■ PROBLEM TO WORK ON: Write out the whole listing word for word.

■ DATA FOR THIS TASK:

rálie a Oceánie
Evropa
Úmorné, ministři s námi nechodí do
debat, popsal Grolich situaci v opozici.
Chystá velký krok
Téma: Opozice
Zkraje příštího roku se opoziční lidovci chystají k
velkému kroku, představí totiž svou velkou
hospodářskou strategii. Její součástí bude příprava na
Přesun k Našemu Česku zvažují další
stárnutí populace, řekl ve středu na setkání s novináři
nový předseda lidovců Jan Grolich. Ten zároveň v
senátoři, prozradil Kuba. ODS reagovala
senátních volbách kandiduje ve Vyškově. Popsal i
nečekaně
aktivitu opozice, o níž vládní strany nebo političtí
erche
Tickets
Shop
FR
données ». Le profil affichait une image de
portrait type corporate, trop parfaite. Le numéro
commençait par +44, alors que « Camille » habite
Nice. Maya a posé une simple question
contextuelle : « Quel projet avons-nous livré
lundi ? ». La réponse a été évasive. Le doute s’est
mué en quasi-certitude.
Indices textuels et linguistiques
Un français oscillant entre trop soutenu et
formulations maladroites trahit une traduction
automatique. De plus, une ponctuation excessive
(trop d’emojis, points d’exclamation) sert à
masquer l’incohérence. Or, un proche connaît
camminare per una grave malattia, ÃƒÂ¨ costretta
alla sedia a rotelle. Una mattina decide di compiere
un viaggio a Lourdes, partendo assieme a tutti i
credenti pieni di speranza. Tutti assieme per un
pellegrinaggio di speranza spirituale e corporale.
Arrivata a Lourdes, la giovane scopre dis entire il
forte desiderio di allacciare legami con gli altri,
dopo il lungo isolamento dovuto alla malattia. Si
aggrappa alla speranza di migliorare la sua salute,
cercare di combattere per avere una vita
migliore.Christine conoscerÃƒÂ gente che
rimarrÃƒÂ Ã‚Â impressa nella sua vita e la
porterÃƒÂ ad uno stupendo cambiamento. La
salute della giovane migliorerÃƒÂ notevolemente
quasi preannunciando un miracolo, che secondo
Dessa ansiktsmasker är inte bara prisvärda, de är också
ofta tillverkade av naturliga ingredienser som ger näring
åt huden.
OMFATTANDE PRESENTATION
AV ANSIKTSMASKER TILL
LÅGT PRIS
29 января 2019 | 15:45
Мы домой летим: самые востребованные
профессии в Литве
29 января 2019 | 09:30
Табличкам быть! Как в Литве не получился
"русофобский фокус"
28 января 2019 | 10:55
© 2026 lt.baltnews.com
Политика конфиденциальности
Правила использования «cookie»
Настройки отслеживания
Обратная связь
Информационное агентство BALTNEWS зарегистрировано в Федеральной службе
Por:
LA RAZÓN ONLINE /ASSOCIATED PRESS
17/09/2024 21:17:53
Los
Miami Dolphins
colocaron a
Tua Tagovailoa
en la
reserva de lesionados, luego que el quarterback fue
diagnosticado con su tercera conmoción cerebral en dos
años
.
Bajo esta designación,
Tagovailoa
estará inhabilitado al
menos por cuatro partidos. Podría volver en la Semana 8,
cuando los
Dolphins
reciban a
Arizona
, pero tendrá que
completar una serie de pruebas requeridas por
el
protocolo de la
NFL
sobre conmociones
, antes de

■ SOLUTION:
rálie a Oceánie
Evropa
Úmorné, ministři s námi nechodí do
debat, popsal Grolich situaci v opozici.
Chystá velký krok
Téma: Opozice
Zkraje příštího roku se opoziční lidovci chystají k
velkému kroku, představí totiž svou velkou
hospodářskou strategii. Její součástí bude příprava na
Přesun k Našemu Česku zvažují další
stárnutí populace, řekl ve středu na setkání s novináři
nový předseda lidovců Jan Grolich. Ten zároveň v
senátoři, prozradil Kuba. ODS reagovala
senátních volbách kandiduje ve Vyškově. Popsal i
nečekaně
aktivitu opozice, o níž vládní strany nebo političtí
erche
Tickets
Shop
FR
données ». Le profil affichait une image de
portrait type corporate, trop parfaite. Le numéro
commençait par +44, alors que « Camille » habite
Nice. Maya a posé une simple question
contextuelle : « Quel projet avons-nous livré
lundi ? ». La réponse a été évasive. Le doute s’est
mué en quasi-certitude.
Indices textuels et linguistiques
Un français oscillant entre trop soutenu et
formulations maladroites trahit une traduction
automatique. De plus, une ponctuation excessive
(trop d’emojis, points d’exclamation) sert à
masquer l’incohérence. Or, un proche connaît
camminare per una grave malattia, ÃƒÂ¨ costretta
alla sedia a rotelle. Una mattina decide di compiere
un viaggio a Lourdes, partendo assieme a tutti i
credenti pieni di speranza. Tutti assieme per un
pellegrinaggio di speranza spirituale e corporale.
Arrivata a Lourdes, la giovane scopre dis entire il
forte desiderio di allacciare legami con gli altri,
dopo il lungo isolamento dovuto alla malattia. Si
aggrappa alla speranza di migliorare la sua salute,
cercare di combattere per avere una vita
migliore.Christine conoscerÃƒÂ gente che
rimarrÃƒÂ Ã‚Â impressa nella sua vita e la
porterÃƒÂ ad uno stupendo cambiamento. La
salute della giovane migliorerÃƒÂ notevolemente
quasi preannunciando un miracolo, che secondo
Dessa ansiktsmasker är inte bara prisvärda, de är också
ofta tillverkade av naturliga ingredienser som ger näring
åt huden.
OMFATTANDE PRESENTATION
AV ANSIKTSMASKER TILL
LÅGT PRIS
29 января 2019 | 15:45
Мы домой летим: самые востребованные
профессии в Литве
29 января 2019 | 09:30
Табличкам быть! Как в Литве не получился
"русофобский фокус"
28 января 2019 | 10:55
© 2026 lt.baltnews.com
Политика конфиденциальности
Правила использования «cookie»
Настройки отслеживания
Обратная связь
Информационное агентство BALTNEWS зарегистрировано в Федеральной службе
Por:
LA RAZÓN ONLINE /ASSOCIATED PRESS
17/09/2024 21:17:53
Los
Miami Dolphins
colocaron a
Tua Tagovailoa
en la
reserva de lesionados, luego que el quarterback fue
diagnosticado con su tercera conmoción cerebral en dos
años
.
Bajo esta designación,
Tagovailoa
estará inhabilitado al
menos por cuatro partidos. Podría volver en la Semana 8,
cuando los
Dolphins
reciban a
Arizona
, pero tendrá que
completar una serie de pruebas requeridas por
el
protocolo de la
NFL
sobre conmociones
, antes de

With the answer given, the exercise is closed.